Soft Landing
Have you been flying anywhere lately? Although most people are not afraid of plane travels anymore, they are a bit tense during landing. It's not surprising: we all fear a crash or hard landing. Fortunately, the vast majority of air travels end with a soft landing, which means that the airplane reaches the ground without difficulty or damage.
But let’s leave aeronautics, what about the economy? In economics, soft landing means a period when economic growth slows down, but the economy does not enter recessions. In other words, soft landing is a cyclical downturn, that avoids triggering an economic crisis. It may also refer to a particular sector or market – such as the stock market – that slows down but doesn’t crash.
Soft landing is a Holy Grail for the officials who try their best through monetary policy and fiscal policy to prevent a hard landing. In particular, the Fed and other central banks try to raise interest rates high enough to prevent the economy from overheating and high inflation, but not high enough to cause a sharp decline in output.
However, the Fed’s track record is rather poor. Please look at the chart below.
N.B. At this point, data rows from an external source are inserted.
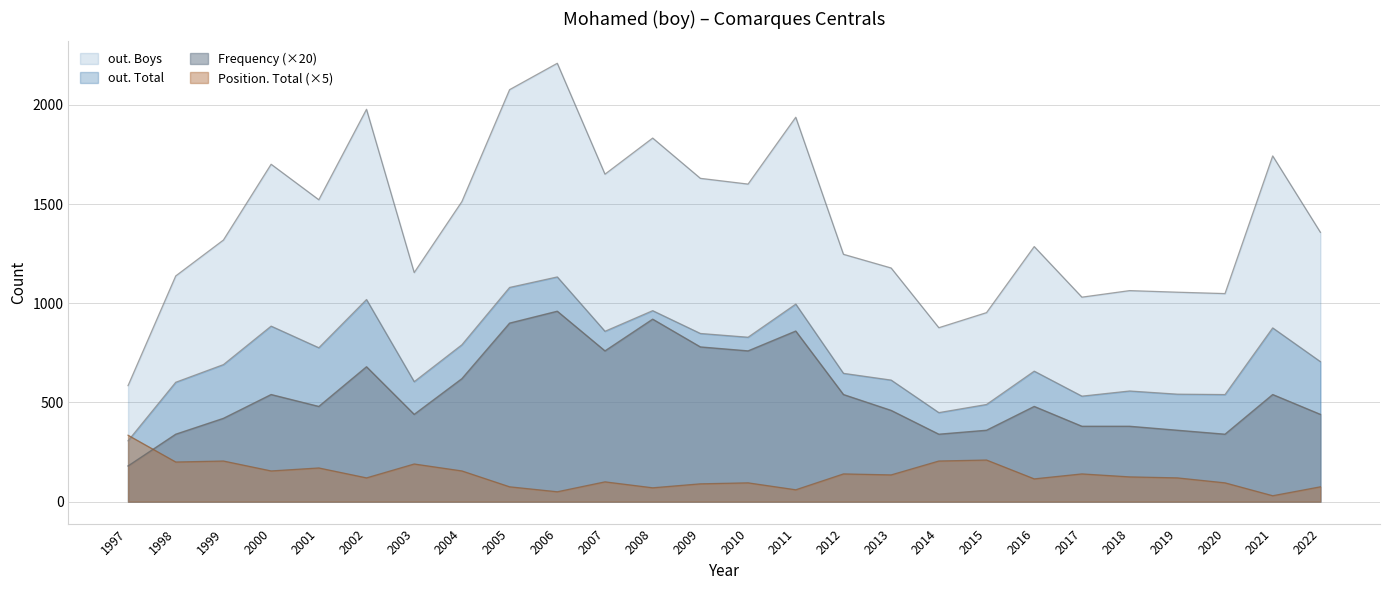

How many values in the Position. Total series exceed 125?

12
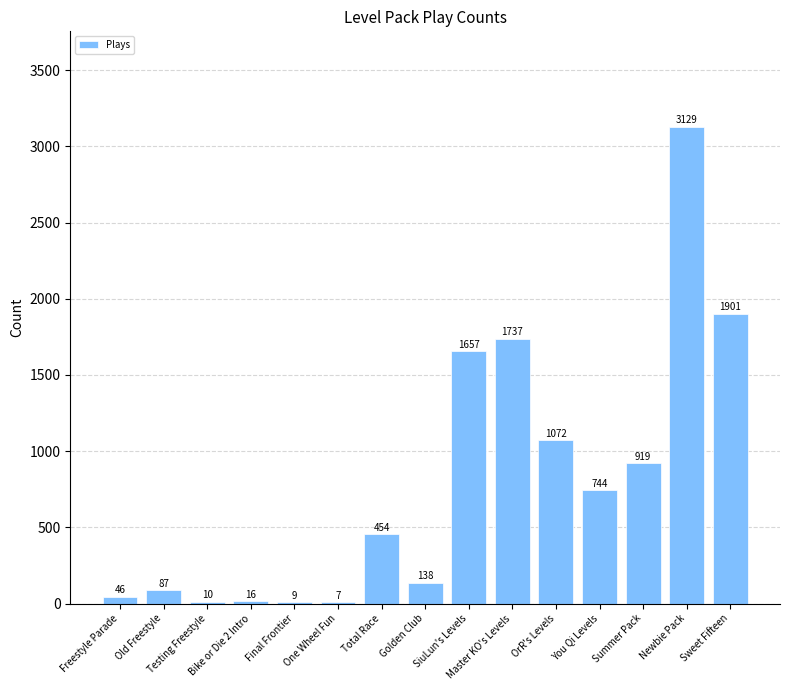

Reading right to left, transcribe all the data shown in this chart.

Sweet Fifteen=1901	Newbie Pack=3129	Summer Pack=919	You Qi Levels=744	OrR's Levels=1072	Master KO's Levels=1737	SiuLun's Levels=1657	Golden Club=138	Total Race=454	One Wheel Fun=7	Final Frontier=9	Bike or Die 2 Intro=16	Testing Freestyle=10	Old Freestyle=87	Freestyle Parade=46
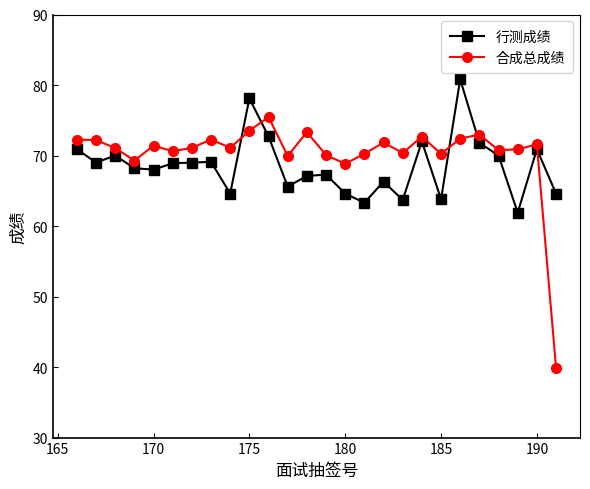

How many lines are shown in the chart?

2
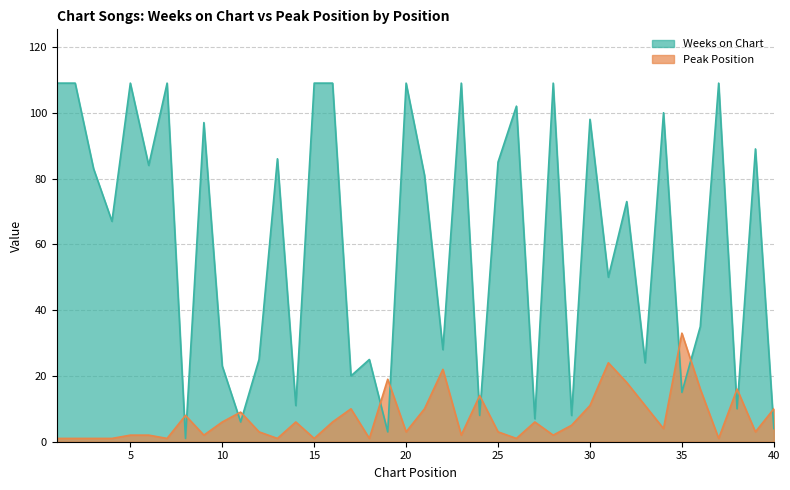

Does the chart display data point markers on the line(s)?

No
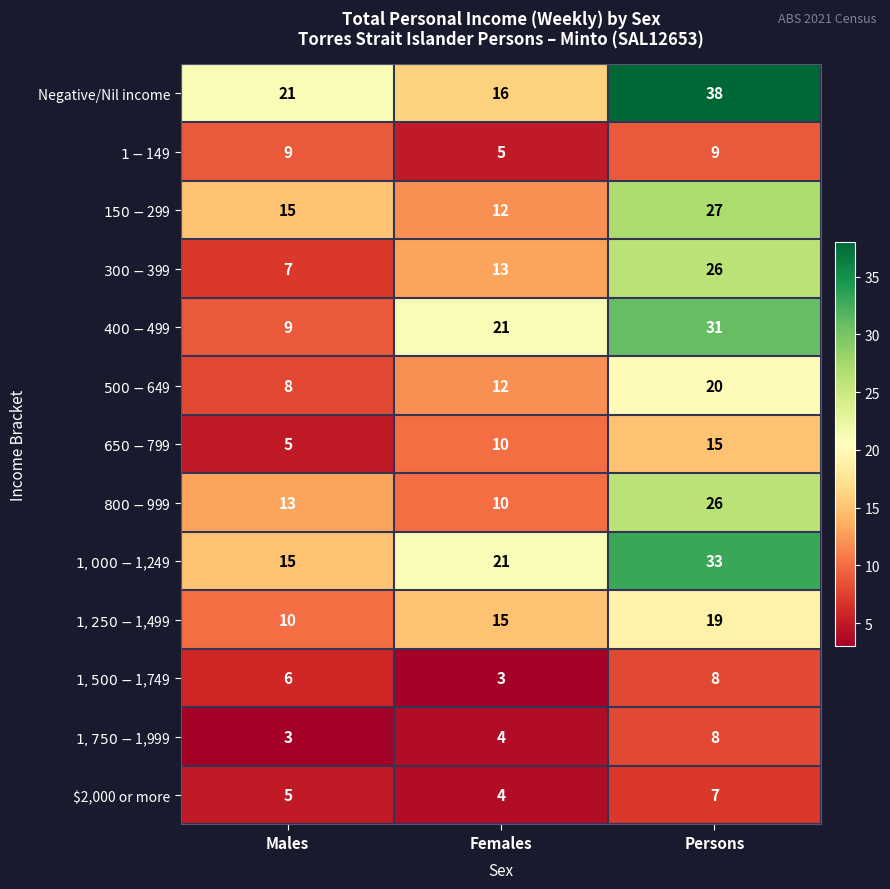

List the labels in order of $2,000 or more value, smallest first.

Females, Males, Persons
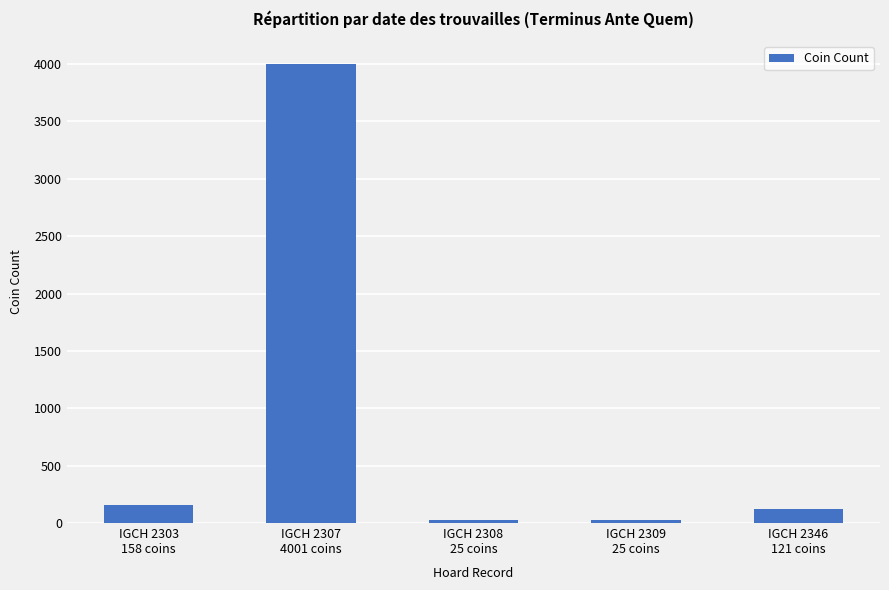

What is the sum of the values at IGCH 2303
158 coins and IGCH 2307
4001 coins?

4159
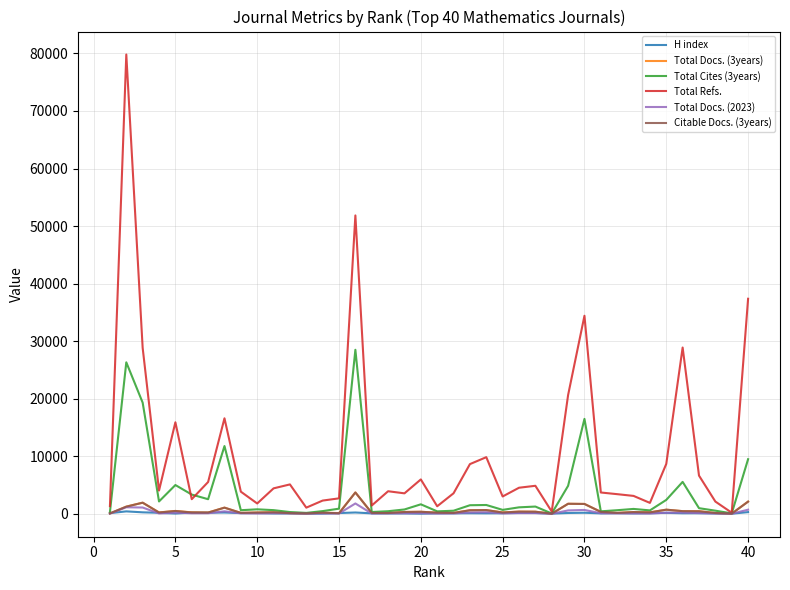

Which series has the largest range (max minus min)?

Total Refs.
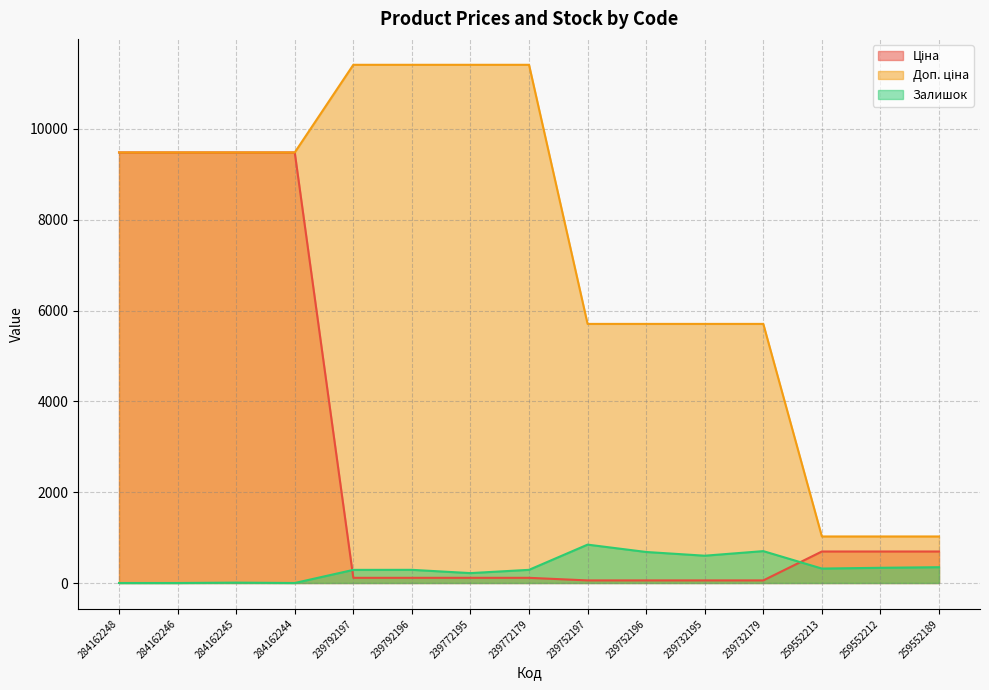

The value of Залишок at 239732179 is 702.0. True or false?

True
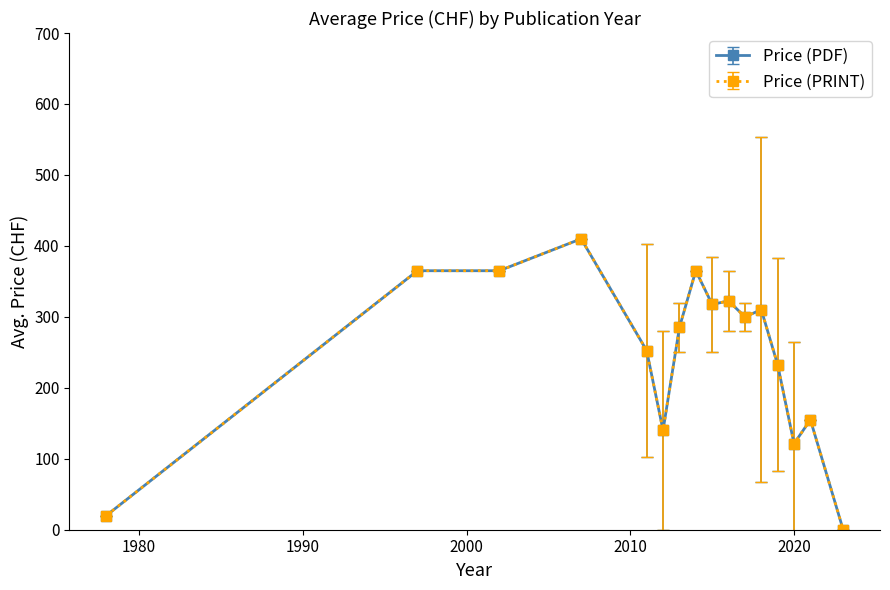

Does the chart have visible grid lines?

No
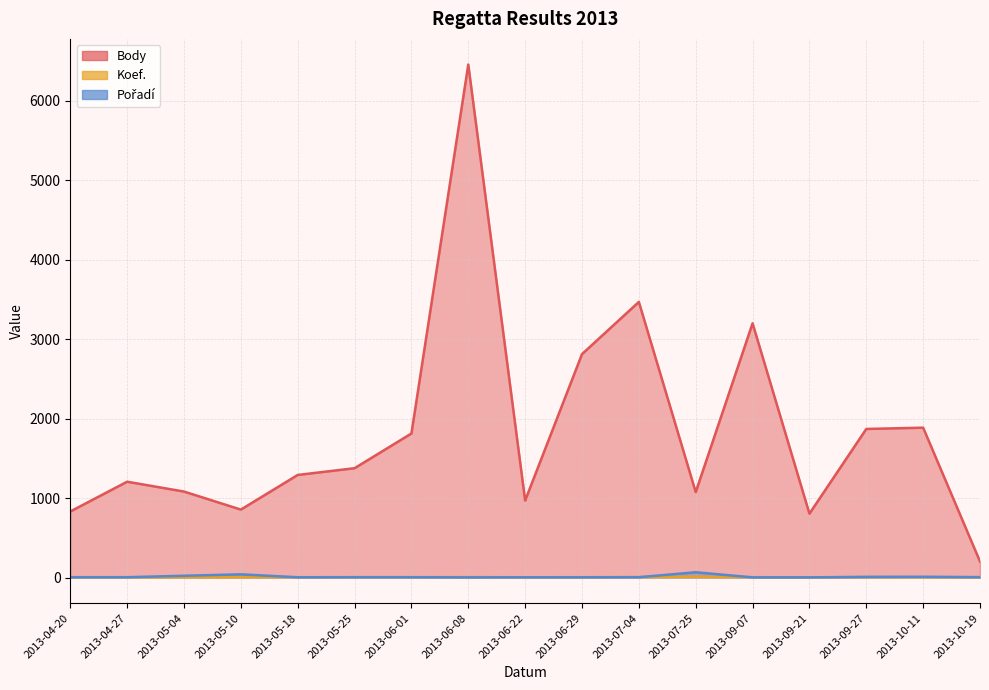

What is the difference between the maximum and minimum values in the Body series?

6255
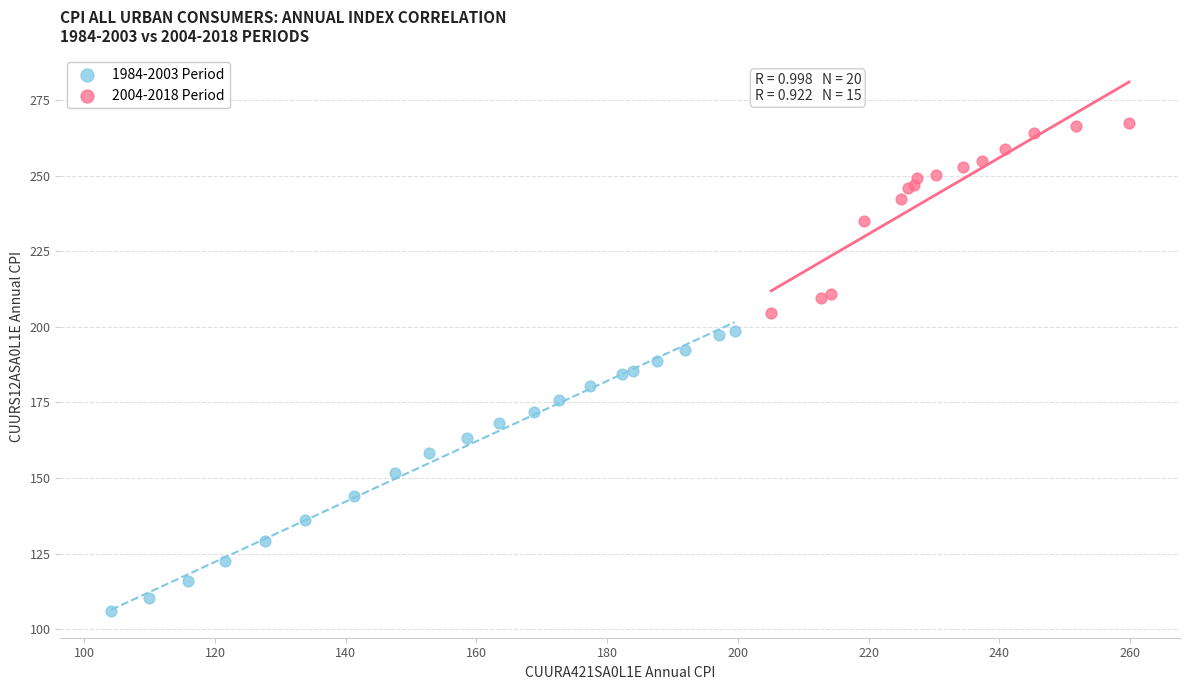

Which series contains the lowest Y value?

1984-2003 Period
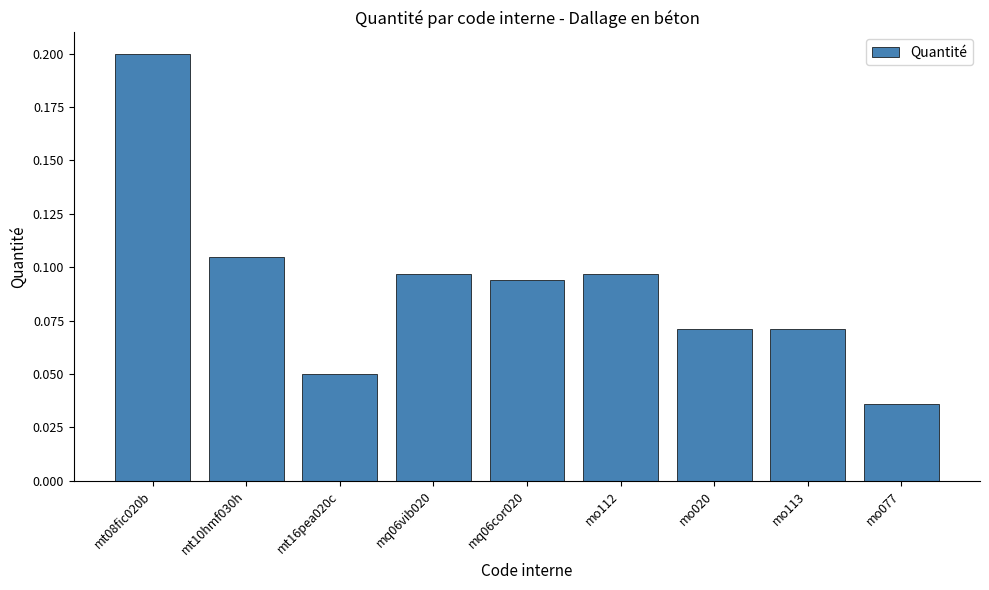

True or false: the data shows 0.1 at mt08fic020b.

False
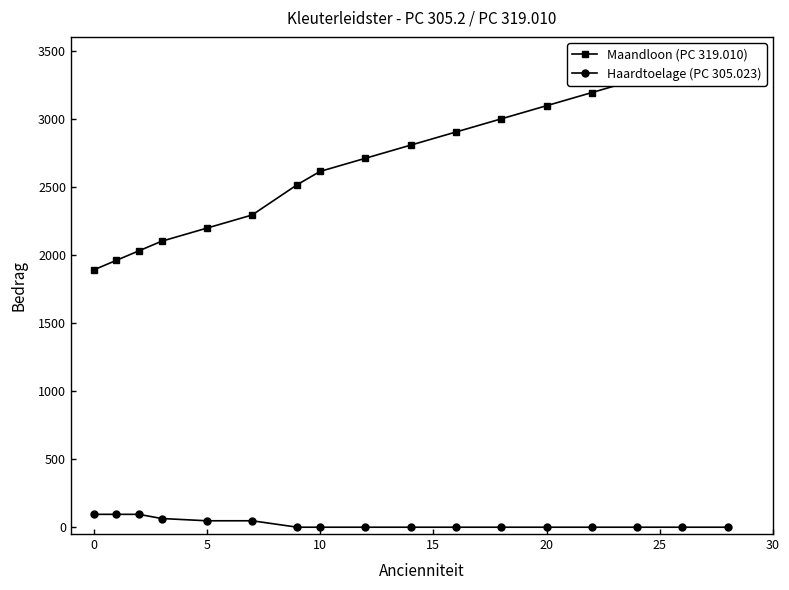

Reading left to right, extract all data points from this chart.

Maandloon (PC 319.010): 1889.0	1959.2	2029.3	2099.5	2196.0	2292.5	2515.8	2612.3	2708.8	2805.2	2901.7	2998.2	3094.7	3191.2	3287.6	3384.1	3480.6
Haardtoelage (PC 305.023): 94.6	94.6	94.6	64.0	47.3	47.3	0.0	0.0	0.0	0.0	0.0	0.0	0.0	0.0	0.0	0.0	0.0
As one can see, the only true soft landing in the history of the Fed’s tightening cycles and the US business cycle occurred in 1994-1995, when Alan Greenspan managed to raise the federal funds rate and didn’t bring about a financial crisis and recession.
Chart 1: Federal funds rate (green line, right axis, in %) and the US real GDP growth (red line, left axis, annual percentage change) from Q1 1955 to Q4 2019.
Gold and Soft Landing
What is the link between gold and soft landing? Well, it’s not a mystery that gold prefers it when the economic downturn ends with recession. The harder the landing, the better for gold prices. In the 1990s, gold was in the bear market, while after the Great Recession, gold reached its peak.
However, soft landings are rare. And they often result in later crises – Greenspan perhaps avoided the hard landing in the mid-1990s, but his policy contributed to the following dot-com bubble.
And, funny thing, the pundits often expect the soft landing, while the reality brings recession. Our favorite example is the IMF’s report dated back on August 6, 2007, entitled “Soft Landing Ahead for U.S. Economy”. Well, that’s not exactly how economic life went on. Gold, which is a safe-haven assets, should benefit from such surprises.